Your goal:
Below are some records; quote exactly the lines from the one that contains "CYRILLE SOUCHE" through the one that contains "données telles que", inclusive, and no others.

START Input

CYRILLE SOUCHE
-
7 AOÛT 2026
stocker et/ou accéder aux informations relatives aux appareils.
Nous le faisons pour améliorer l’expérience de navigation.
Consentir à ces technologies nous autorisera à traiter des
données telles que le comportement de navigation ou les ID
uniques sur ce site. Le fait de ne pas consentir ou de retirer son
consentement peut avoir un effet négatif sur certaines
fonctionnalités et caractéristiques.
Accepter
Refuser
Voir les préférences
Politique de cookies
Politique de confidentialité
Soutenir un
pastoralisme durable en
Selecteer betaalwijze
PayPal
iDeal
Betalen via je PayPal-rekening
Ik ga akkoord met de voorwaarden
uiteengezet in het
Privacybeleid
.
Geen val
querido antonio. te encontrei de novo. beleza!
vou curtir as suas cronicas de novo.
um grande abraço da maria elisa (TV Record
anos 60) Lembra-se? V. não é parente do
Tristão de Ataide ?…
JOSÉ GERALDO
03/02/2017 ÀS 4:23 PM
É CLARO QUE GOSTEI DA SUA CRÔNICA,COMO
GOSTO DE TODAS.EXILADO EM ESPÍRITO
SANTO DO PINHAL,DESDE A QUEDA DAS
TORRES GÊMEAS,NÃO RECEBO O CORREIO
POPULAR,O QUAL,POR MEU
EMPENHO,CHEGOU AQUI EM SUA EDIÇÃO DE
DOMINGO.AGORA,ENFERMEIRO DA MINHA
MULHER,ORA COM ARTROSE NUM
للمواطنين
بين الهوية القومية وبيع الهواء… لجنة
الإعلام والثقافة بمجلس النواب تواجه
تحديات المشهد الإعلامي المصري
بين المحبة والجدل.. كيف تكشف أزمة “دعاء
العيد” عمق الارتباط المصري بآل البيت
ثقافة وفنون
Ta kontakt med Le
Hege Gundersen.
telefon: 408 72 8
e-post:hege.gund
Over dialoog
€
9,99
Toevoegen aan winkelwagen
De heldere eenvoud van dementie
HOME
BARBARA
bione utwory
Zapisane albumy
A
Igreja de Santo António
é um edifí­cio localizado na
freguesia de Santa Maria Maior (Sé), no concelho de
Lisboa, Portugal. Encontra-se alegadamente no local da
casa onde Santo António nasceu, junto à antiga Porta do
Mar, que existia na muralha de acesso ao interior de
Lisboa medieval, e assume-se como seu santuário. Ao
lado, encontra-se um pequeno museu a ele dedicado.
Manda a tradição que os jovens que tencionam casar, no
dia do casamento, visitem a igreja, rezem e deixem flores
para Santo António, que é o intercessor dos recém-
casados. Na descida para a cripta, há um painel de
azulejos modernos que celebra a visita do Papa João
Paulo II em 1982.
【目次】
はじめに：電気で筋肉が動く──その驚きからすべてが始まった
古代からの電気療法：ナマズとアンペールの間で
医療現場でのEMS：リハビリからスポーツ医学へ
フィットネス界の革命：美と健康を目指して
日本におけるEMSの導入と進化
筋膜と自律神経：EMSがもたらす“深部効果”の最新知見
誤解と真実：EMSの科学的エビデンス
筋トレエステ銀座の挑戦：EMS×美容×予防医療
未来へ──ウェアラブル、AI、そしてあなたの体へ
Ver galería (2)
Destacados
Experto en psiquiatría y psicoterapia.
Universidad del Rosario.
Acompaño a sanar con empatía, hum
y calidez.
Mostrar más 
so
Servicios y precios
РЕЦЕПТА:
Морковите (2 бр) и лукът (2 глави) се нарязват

END Input
START Input

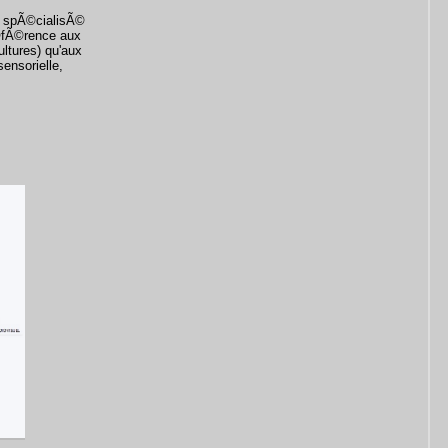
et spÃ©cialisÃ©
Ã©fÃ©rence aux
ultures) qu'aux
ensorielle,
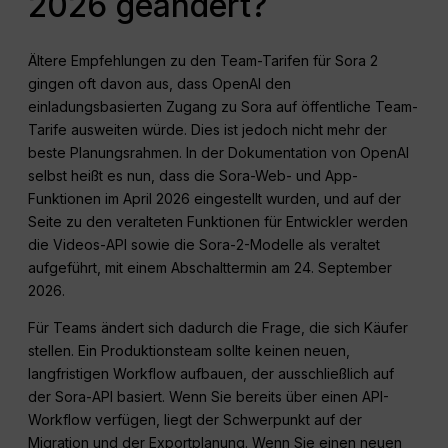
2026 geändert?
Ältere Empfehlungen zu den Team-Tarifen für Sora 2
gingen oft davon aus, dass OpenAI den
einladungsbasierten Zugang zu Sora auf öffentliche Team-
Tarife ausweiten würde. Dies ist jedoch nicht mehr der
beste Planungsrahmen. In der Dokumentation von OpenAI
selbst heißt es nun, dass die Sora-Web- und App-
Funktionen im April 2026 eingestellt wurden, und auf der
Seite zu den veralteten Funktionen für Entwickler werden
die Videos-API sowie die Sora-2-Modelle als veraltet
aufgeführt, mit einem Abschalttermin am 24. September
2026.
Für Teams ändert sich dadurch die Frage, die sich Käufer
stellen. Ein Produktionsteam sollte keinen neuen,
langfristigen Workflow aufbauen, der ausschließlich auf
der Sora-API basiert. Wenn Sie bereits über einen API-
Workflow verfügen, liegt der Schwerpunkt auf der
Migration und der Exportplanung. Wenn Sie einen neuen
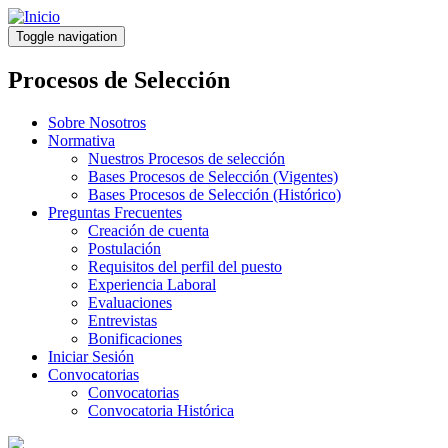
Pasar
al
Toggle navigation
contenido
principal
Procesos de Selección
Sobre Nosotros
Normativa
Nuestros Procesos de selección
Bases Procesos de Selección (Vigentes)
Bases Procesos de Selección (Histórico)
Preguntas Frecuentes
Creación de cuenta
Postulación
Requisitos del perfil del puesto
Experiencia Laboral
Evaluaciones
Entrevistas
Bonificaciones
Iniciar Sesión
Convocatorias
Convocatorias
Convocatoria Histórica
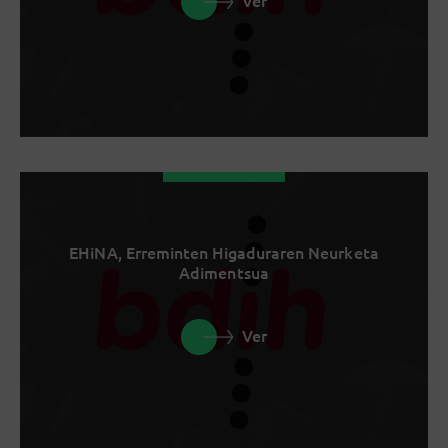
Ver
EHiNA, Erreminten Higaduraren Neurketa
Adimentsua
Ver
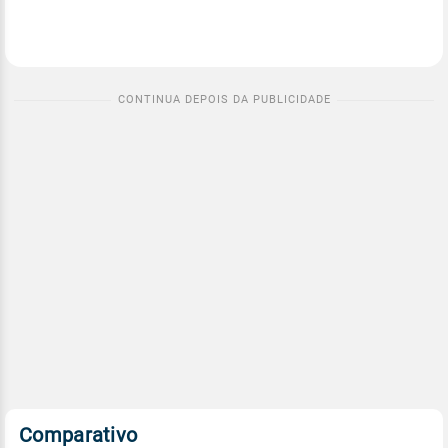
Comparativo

END Input
START Input

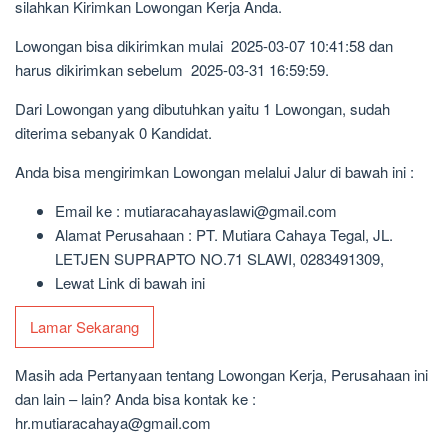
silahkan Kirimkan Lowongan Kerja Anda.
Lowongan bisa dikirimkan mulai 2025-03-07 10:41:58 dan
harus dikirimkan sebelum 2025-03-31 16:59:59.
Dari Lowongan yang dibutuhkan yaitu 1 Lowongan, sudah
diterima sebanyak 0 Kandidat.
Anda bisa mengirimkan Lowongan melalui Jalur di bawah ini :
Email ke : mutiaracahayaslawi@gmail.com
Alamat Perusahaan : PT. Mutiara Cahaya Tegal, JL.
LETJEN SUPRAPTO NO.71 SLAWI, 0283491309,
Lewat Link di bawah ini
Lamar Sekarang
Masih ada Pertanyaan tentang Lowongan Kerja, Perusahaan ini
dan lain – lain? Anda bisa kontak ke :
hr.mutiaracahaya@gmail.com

END Input

Reply:
CYRILLE SOUCHE
-
7 AOÛT 2026
stocker et/ou accéder aux informations relatives aux appareils.
Nous le faisons pour améliorer l’expérience de navigation.
Consentir à ces technologies nous autorisera à traiter des
données telles que le comportement de navigation ou les ID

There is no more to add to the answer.